## What to produce
Every line in the data below has to be repeated exactly; no picture belongs in the result.

## Dataset excerpt
⁂
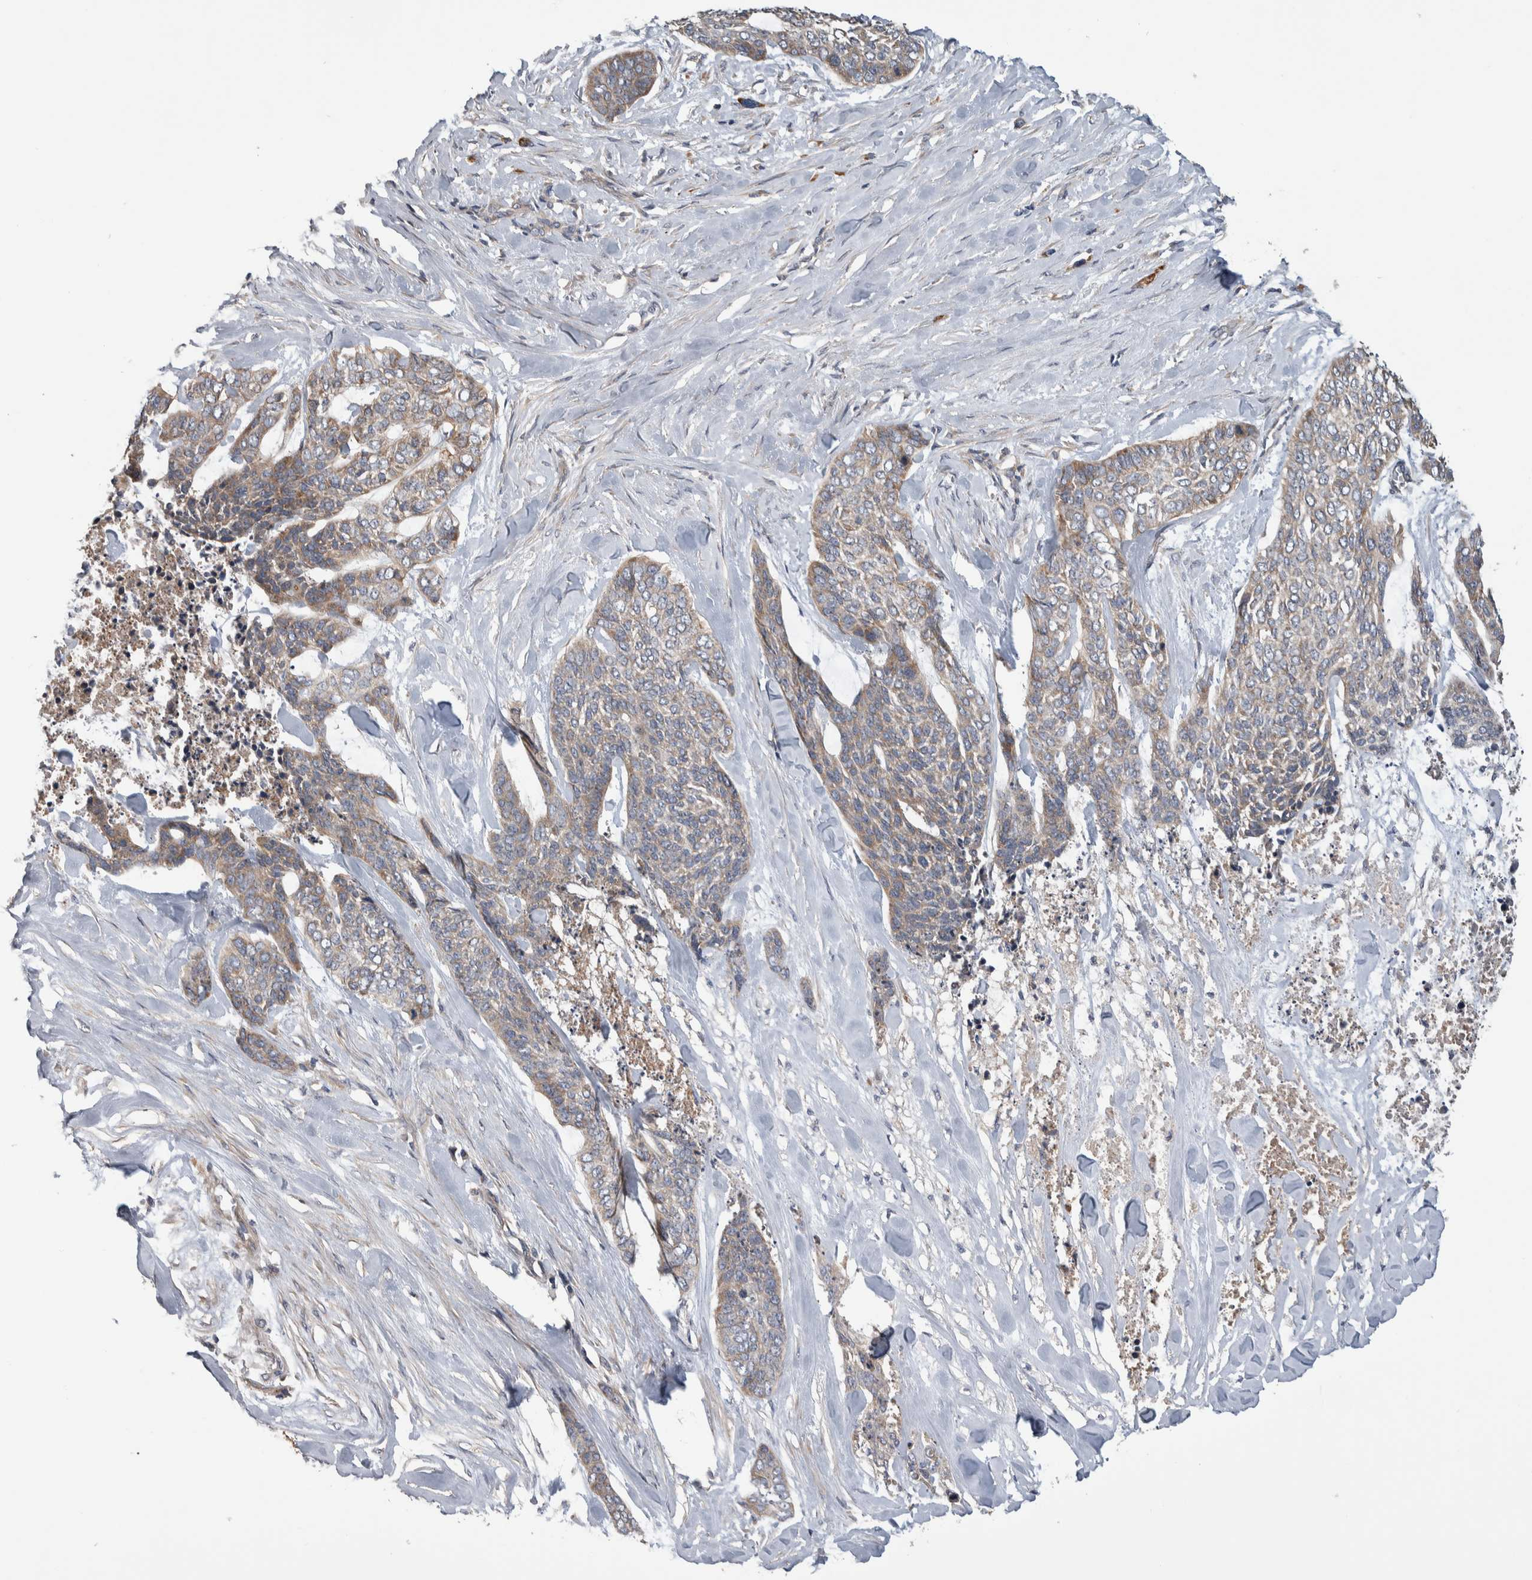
{"staining": {"intensity": "weak", "quantity": "25%-75%", "location": "cytoplasmic/membranous"}, "tissue": "skin cancer", "cell_type": "Tumor cells", "image_type": "cancer", "snomed": [{"axis": "morphology", "description": "Basal cell carcinoma"}, {"axis": "topography", "description": "Skin"}], "caption": "Protein staining shows weak cytoplasmic/membranous staining in about 25%-75% of tumor cells in basal cell carcinoma (skin).", "gene": "SDCBP", "patient": {"sex": "female", "age": 64}}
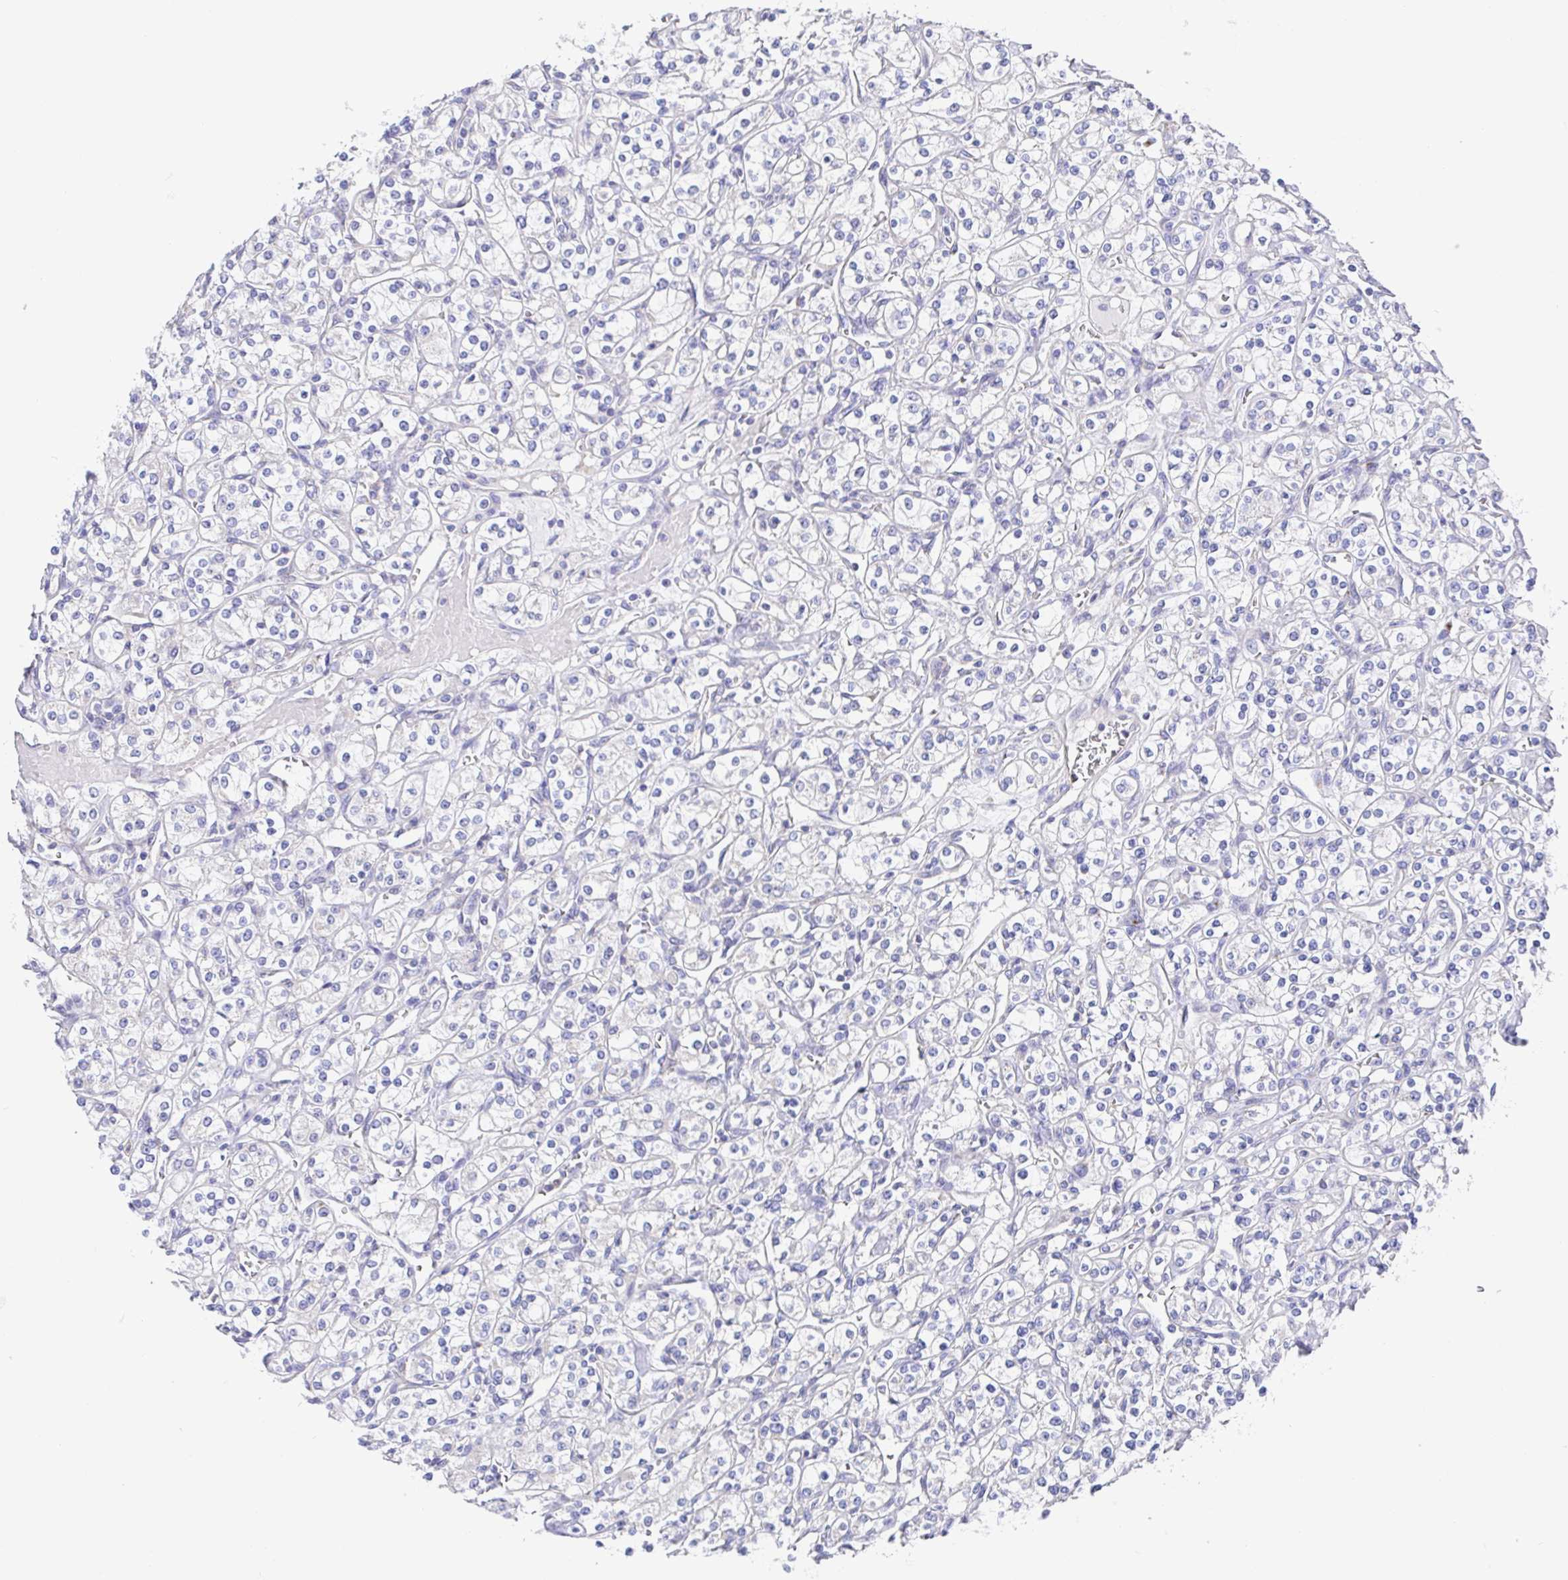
{"staining": {"intensity": "negative", "quantity": "none", "location": "none"}, "tissue": "renal cancer", "cell_type": "Tumor cells", "image_type": "cancer", "snomed": [{"axis": "morphology", "description": "Adenocarcinoma, NOS"}, {"axis": "topography", "description": "Kidney"}], "caption": "Renal cancer stained for a protein using immunohistochemistry (IHC) exhibits no staining tumor cells.", "gene": "GOLGA1", "patient": {"sex": "male", "age": 77}}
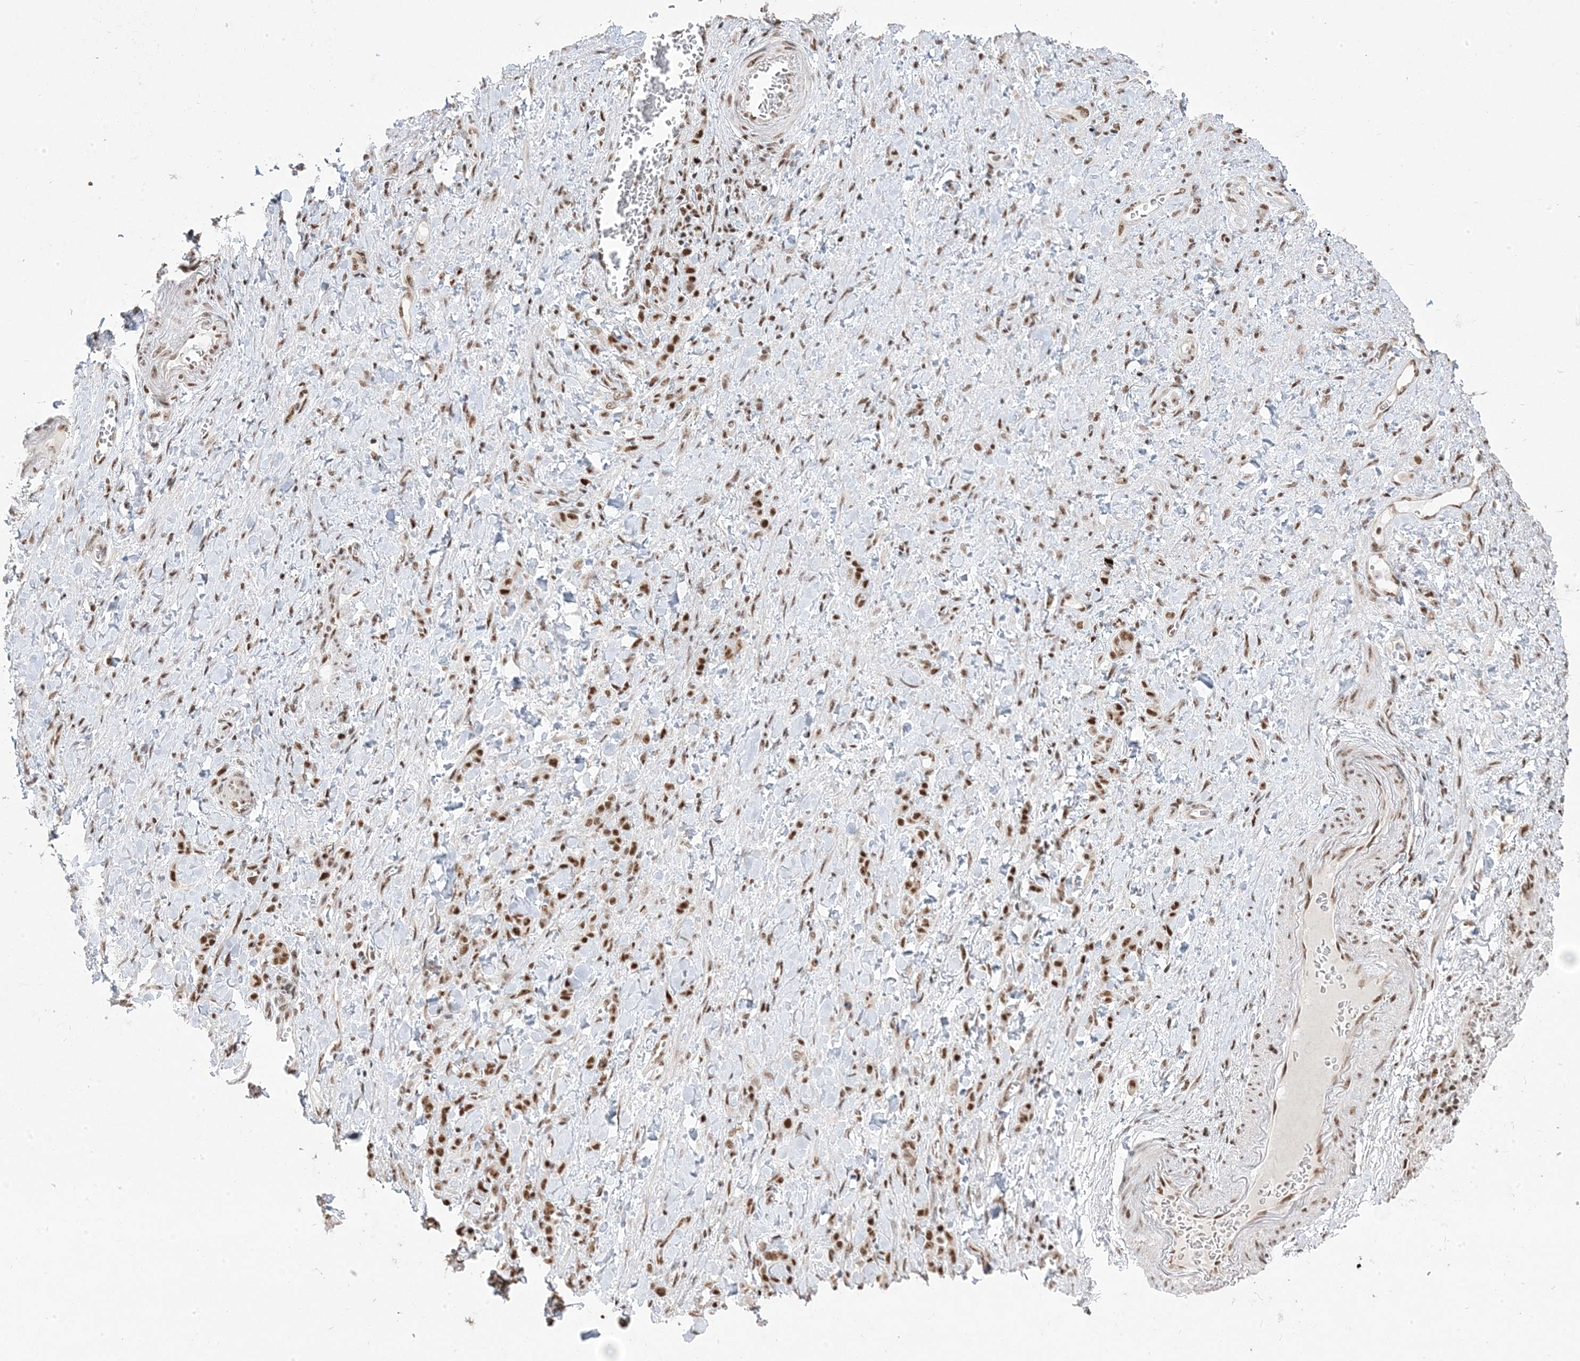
{"staining": {"intensity": "moderate", "quantity": ">75%", "location": "nuclear"}, "tissue": "stomach cancer", "cell_type": "Tumor cells", "image_type": "cancer", "snomed": [{"axis": "morphology", "description": "Normal tissue, NOS"}, {"axis": "morphology", "description": "Adenocarcinoma, NOS"}, {"axis": "topography", "description": "Stomach"}], "caption": "Approximately >75% of tumor cells in human stomach adenocarcinoma display moderate nuclear protein expression as visualized by brown immunohistochemical staining.", "gene": "MTREX", "patient": {"sex": "male", "age": 82}}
⁂
## Final answer
{"staining": {"intensity": "weak", "quantity": "25%-75%", "location": "cytoplasmic/membranous"}, "tissue": "skin cancer", "cell_type": "Tumor cells", "image_type": "cancer", "snomed": [{"axis": "morphology", "description": "Basal cell carcinoma"}, {"axis": "topography", "description": "Skin"}], "caption": "Protein staining shows weak cytoplasmic/membranous staining in about 25%-75% of tumor cells in basal cell carcinoma (skin).", "gene": "SDCBP", "patient": {"sex": "female", "age": 64}}
{"staining": {"intensity": "negative", "quantity": "none", "location": "none"}, "tissue": "renal cancer", "cell_type": "Tumor cells", "image_type": "cancer", "snomed": [{"axis": "morphology", "description": "Adenocarcinoma, NOS"}, {"axis": "topography", "description": "Kidney"}], "caption": "Renal cancer stained for a protein using immunohistochemistry (IHC) exhibits no staining tumor cells.", "gene": "GOLGA1", "patient": {"sex": "male", "age": 77}}
{"staining": {"intensity": "moderate", "quantity": ">75%", "location": "nuclear"}, "tissue": "stomach cancer", "cell_type": "Tumor cells", "image_type": "cancer", "snomed": [{"axis": "morphology", "description": "Normal tissue, NOS"}, {"axis": "morphology", "description": "Adenocarcinoma, NOS"}, {"axis": "topography", "description": "Stomach"}], "caption": "Approximately >75% of tumor cells in human stomach adenocarcinoma display moderate nuclear protein expression as visualized by brown immunohistochemical staining.", "gene": "MTREX", "patient": {"sex": "male", "age": 82}}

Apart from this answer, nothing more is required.